Zack is one of the best computer hackers around.  After getting a tip that the feds are after him, he dashes out of town, chancing upon the same town as Trevor.  They fall in love, and together try to overcome the powerful forces in the house that are trying to drag Trevor down the same road as his father.

Brite’s forte is prose and characterization, my two favorite aspects of a book.  The book begins with the recounting of the original murder.  The rest of the first half of the book is wonderfully written descriptions of the events leading up to Zach and Trevor’s meeting in the town of Missing Mile, NC.  They are Generation X-ers.  Reading this book twenty years later, I could easily see them as hipsters/Millennials, having the same attitudes and interests, or rather disinterests, as the disaffected youth of today.  Trevor is withdrawn, almost asocial.  He has no intimacy and no connections.  Zach on the other hand is hypersocial and hypersexual, but ultimately has no real intimacy either. 
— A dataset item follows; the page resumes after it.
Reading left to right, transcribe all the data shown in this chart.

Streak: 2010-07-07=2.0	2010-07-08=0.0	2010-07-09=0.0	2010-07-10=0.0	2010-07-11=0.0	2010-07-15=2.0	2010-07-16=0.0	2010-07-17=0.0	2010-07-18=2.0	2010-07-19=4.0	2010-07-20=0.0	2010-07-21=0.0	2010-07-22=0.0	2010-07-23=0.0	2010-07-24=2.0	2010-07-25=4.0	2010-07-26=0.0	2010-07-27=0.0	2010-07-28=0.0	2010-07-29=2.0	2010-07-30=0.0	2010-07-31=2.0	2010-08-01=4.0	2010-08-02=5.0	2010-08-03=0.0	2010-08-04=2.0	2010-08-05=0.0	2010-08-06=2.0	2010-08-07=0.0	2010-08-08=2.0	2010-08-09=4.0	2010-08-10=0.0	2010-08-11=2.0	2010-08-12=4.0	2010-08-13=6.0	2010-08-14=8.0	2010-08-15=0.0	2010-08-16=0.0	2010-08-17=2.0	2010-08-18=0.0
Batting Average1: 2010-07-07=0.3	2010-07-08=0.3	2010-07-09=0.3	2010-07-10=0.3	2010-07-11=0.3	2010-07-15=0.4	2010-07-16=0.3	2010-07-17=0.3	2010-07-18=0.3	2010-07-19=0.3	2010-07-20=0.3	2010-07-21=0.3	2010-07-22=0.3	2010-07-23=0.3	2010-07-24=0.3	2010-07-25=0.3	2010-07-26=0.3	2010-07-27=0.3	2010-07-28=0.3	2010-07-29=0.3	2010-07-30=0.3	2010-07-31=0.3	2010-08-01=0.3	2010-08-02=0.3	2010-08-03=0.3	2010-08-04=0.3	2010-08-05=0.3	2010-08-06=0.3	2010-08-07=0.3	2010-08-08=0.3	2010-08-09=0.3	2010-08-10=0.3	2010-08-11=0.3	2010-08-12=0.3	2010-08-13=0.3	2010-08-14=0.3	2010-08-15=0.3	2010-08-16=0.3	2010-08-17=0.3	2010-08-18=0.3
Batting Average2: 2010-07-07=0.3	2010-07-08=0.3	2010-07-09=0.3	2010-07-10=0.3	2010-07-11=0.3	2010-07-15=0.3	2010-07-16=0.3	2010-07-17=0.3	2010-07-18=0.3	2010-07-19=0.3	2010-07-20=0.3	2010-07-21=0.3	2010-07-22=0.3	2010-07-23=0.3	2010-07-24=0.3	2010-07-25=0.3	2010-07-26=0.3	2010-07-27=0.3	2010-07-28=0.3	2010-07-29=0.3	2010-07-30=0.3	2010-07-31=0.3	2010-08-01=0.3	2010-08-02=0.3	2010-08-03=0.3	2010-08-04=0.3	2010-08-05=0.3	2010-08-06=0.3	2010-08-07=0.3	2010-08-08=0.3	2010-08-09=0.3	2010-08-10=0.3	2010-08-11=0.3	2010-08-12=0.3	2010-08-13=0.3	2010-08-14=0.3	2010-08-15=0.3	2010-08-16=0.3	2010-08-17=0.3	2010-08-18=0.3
Inevitably, they meet, and fall for each other.  But there’s a third in this relationship, the house.  This relationship is what dominates them and the rest of the book.  The house provides electricity and running water without public service, and of course causes creepy noises, loud bangs, and hallucinations galore.  I have to admit, it made going to bed at night a little tough for a few days. 

I think my favorite part of the book was its refreshing take on a non-heteronormative relationship (I admit, I just heard the word on NPR).  I had just read “The Steel  Remains” which featured gay and Lesbian heroes in a high-fantasy context, so jumping into a gay/bisexual horror novel almost made me feel like the world had changed a little.  Brite’s target audience seems to be the young and disaffected, but I felt I could relate to the characters and the situation more than those in a Stephen King novel. 


I really enjoyed this novel.  If I had read it when it was first published, I believe I could have given it a 5 star rating because I would have been closer in age to the characters.  I still give it a glowing 4 stars.  It’s an excellent psychological thriller that makes me want to read all of Brite’s works and sad that he’s no longer writing.